Welterweights
Neil Magny (22-7) vs. Anthony Rocco Martin (17-5)Fans should be glad to see Magny in the cage so soon, given that his last fight was coming off the most inactive stretch of his career. Magny was firmly on the cut line heading into his 2014 fight with Gasan Umalatov, but that was thankfully when everything clicked into place. A dominant decision win soon gave way to a seven-fight winning streak, which has turned Magny into a going concern at welterweight ever since. Save for a 2015 win over Kelvin Gastelum, Magny has never quite gotten over the hump towards true contender status, but he has served as a solid gatekeeper for everyone else. Dominant grapplers like Demian Maia and aggressive kickboxers like Santiago Ponzinibbio have managed to run through Magny, but his long reach and effective clinch game have been enough to frustrate or neutralize many of the shopworn veterans and rising prospects the UFC has sent his way. The typically prolific Magny missed all of 2019 after being suspended by the United States Anti-Doping Agency—he was subsequently cleared—but picked up right where he left off in March by turning back the surging Jingliang Li. Now, he heads back into the gatekeeper grind, and Martin represents the latest opponent to try and make Magny a signature win.
Signed as a raw lightweight prospect, Martin was thrown into the deep end early and showed enough talent to be immensely frustrating. He could take over fights early with a grinding wrestling game but would inevitably gas late and put himself in danger. After one too many losses, Martin eventually decided to ply his trade up at welterweight, and things have worked out quite well ever since. The change came just as Martin’s striking was starting to click, and he has mostly abandoned his grappling game in favor of a counter-heavy striking style. That can make Martin’s fights a bit tedious at times—he is more in the business of neutralizing opponents nowadays, save for his 2018 knockout of Ryan LaFlare—but he has continued to overachieve, dropping only one of his six welterweight bouts. That loss was to Maia in what served as Martin’s first real shot at a breakout win. He instead looks to get his most substantial victory here against Magny.

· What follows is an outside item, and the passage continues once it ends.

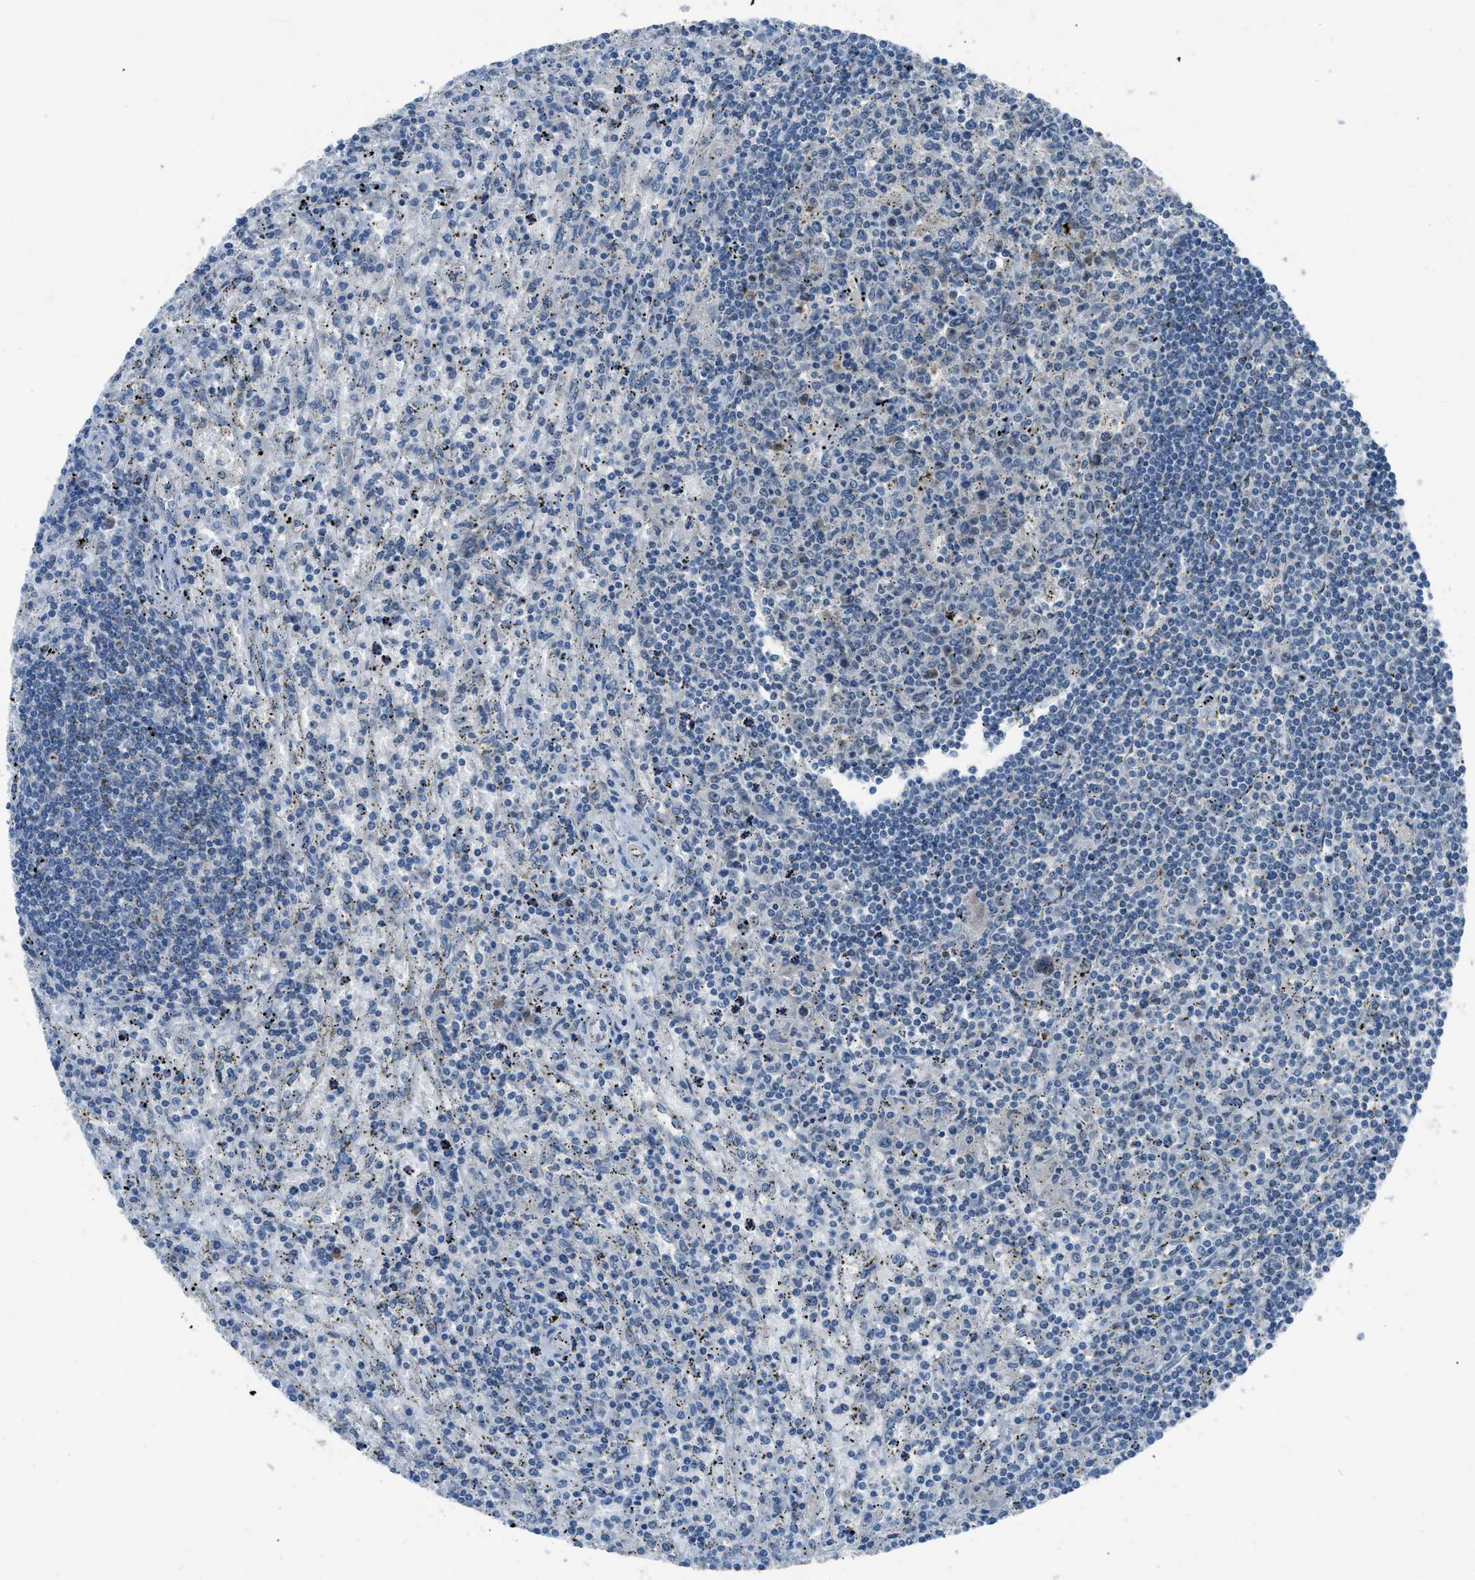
{"staining": {"intensity": "negative", "quantity": "none", "location": "none"}, "tissue": "lymphoma", "cell_type": "Tumor cells", "image_type": "cancer", "snomed": [{"axis": "morphology", "description": "Malignant lymphoma, non-Hodgkin's type, Low grade"}, {"axis": "topography", "description": "Spleen"}], "caption": "Tumor cells are negative for protein expression in human lymphoma.", "gene": "MIS18A", "patient": {"sex": "male", "age": 76}}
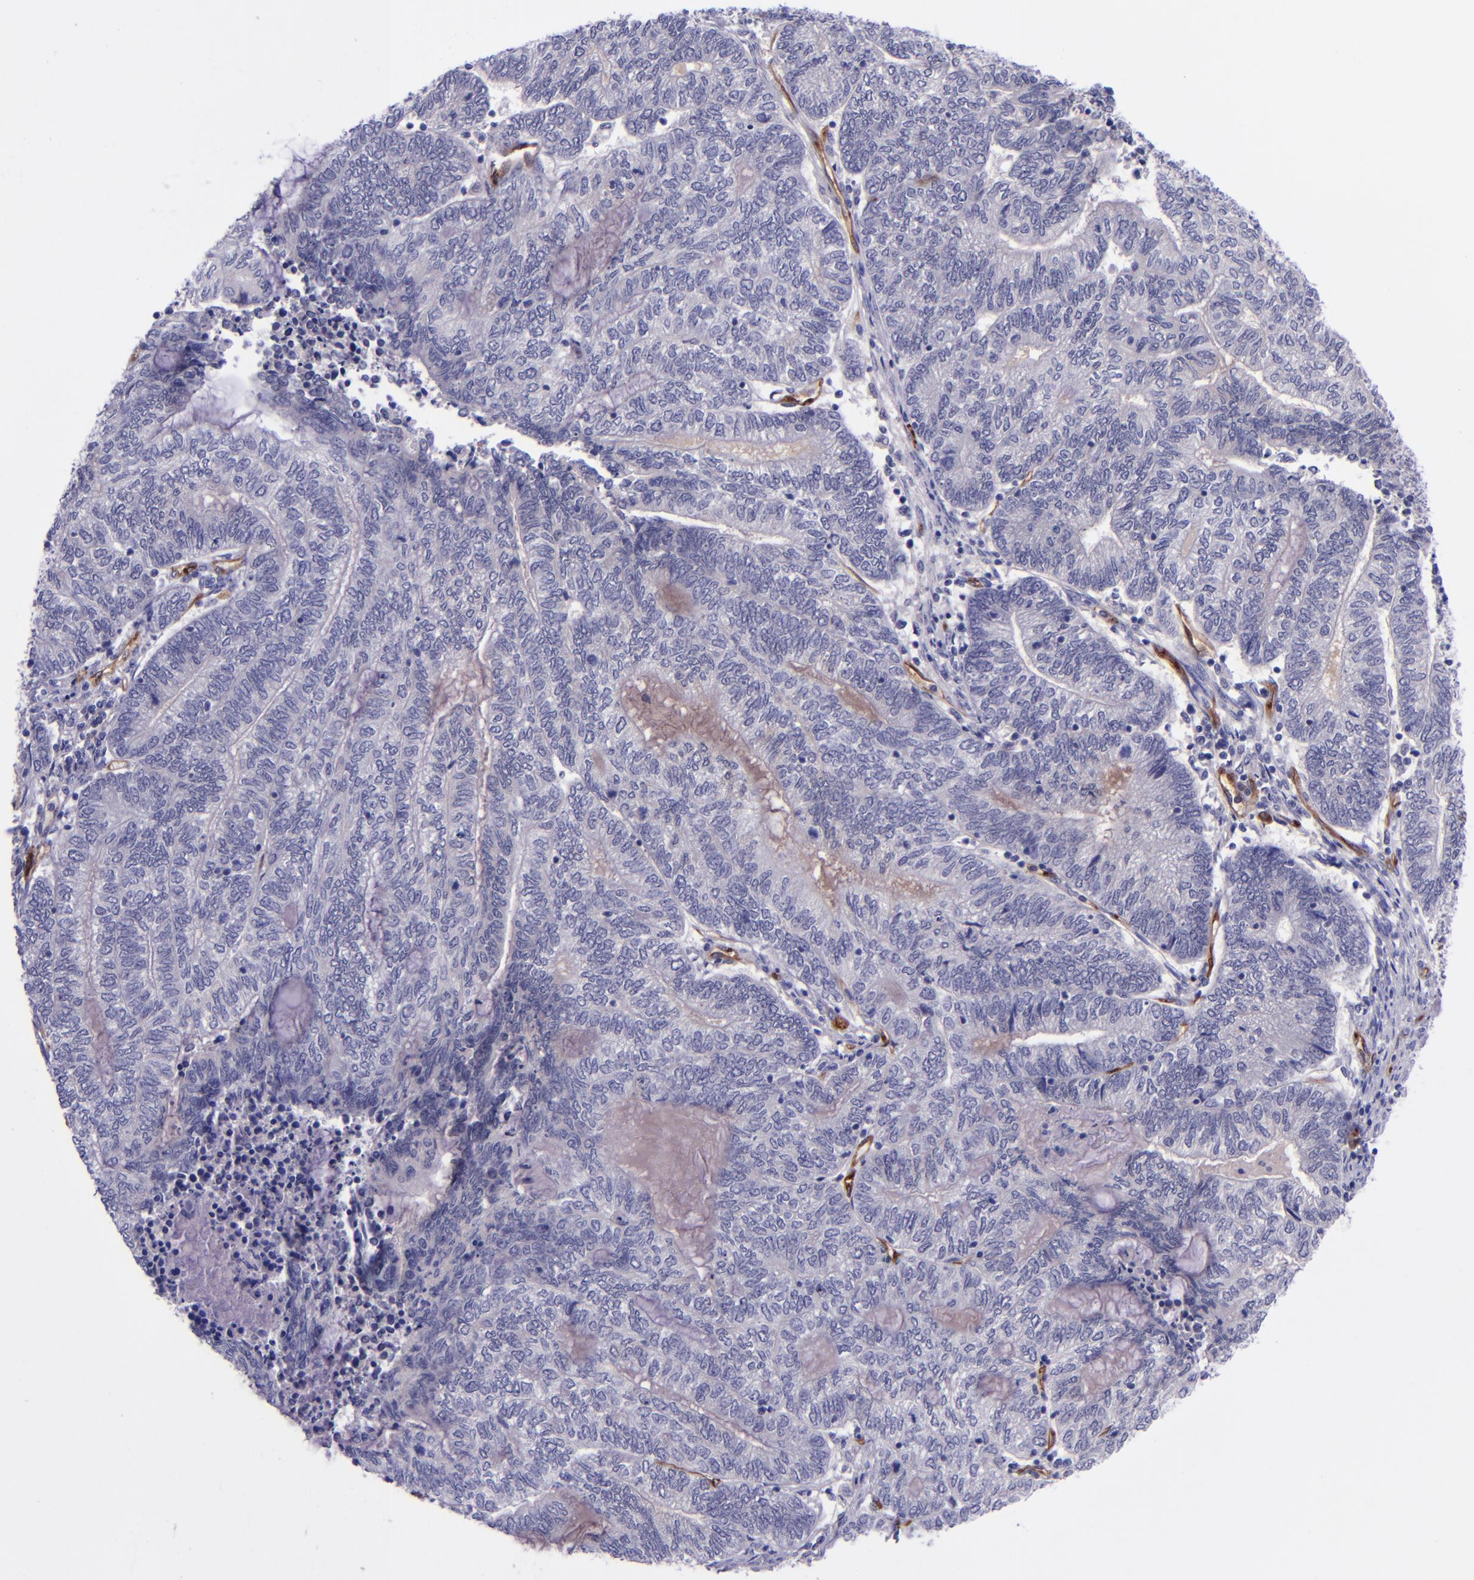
{"staining": {"intensity": "negative", "quantity": "none", "location": "none"}, "tissue": "endometrial cancer", "cell_type": "Tumor cells", "image_type": "cancer", "snomed": [{"axis": "morphology", "description": "Adenocarcinoma, NOS"}, {"axis": "topography", "description": "Uterus"}, {"axis": "topography", "description": "Endometrium"}], "caption": "Endometrial cancer was stained to show a protein in brown. There is no significant expression in tumor cells. (DAB (3,3'-diaminobenzidine) immunohistochemistry, high magnification).", "gene": "NOS3", "patient": {"sex": "female", "age": 70}}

This could be a weird fight. Magny has been successful against a vast swath of the welterweight division, but it is difficult to point to one thing he does outstandingly well on paper. Despite his long frame, his striking is based more on ineffective volume than an ability to keep opponents at range, so the best part of his game is probably his clinch, even if he only uses it as an antidote for opponents who try to initiate against him first. However, anyone with an elite pressure game has absolutely blown that apart. Maia and Rafael dos Anjos took the action to the mat in short order and scored submission victories, while Ponzinibbio and Lorenz Larkin just kept a diverse striking attack in place and put Magny through the woodchipper; the Ponzinibbio fight served as a particularly extended beatdown. Martin probably has the skills to do the same or at least enough of an approximation to win, but he has not really shown the mentality in his recent fights, relying on his counterparts to initiate their offense before countering. This could be a bit of a staring contest, with Magny throwing out ineffective offense and Martin only periodically returning fire. In what essentially amounts to a coinflip confrontation, the pick is for Magny to ride his superior output to a split decision.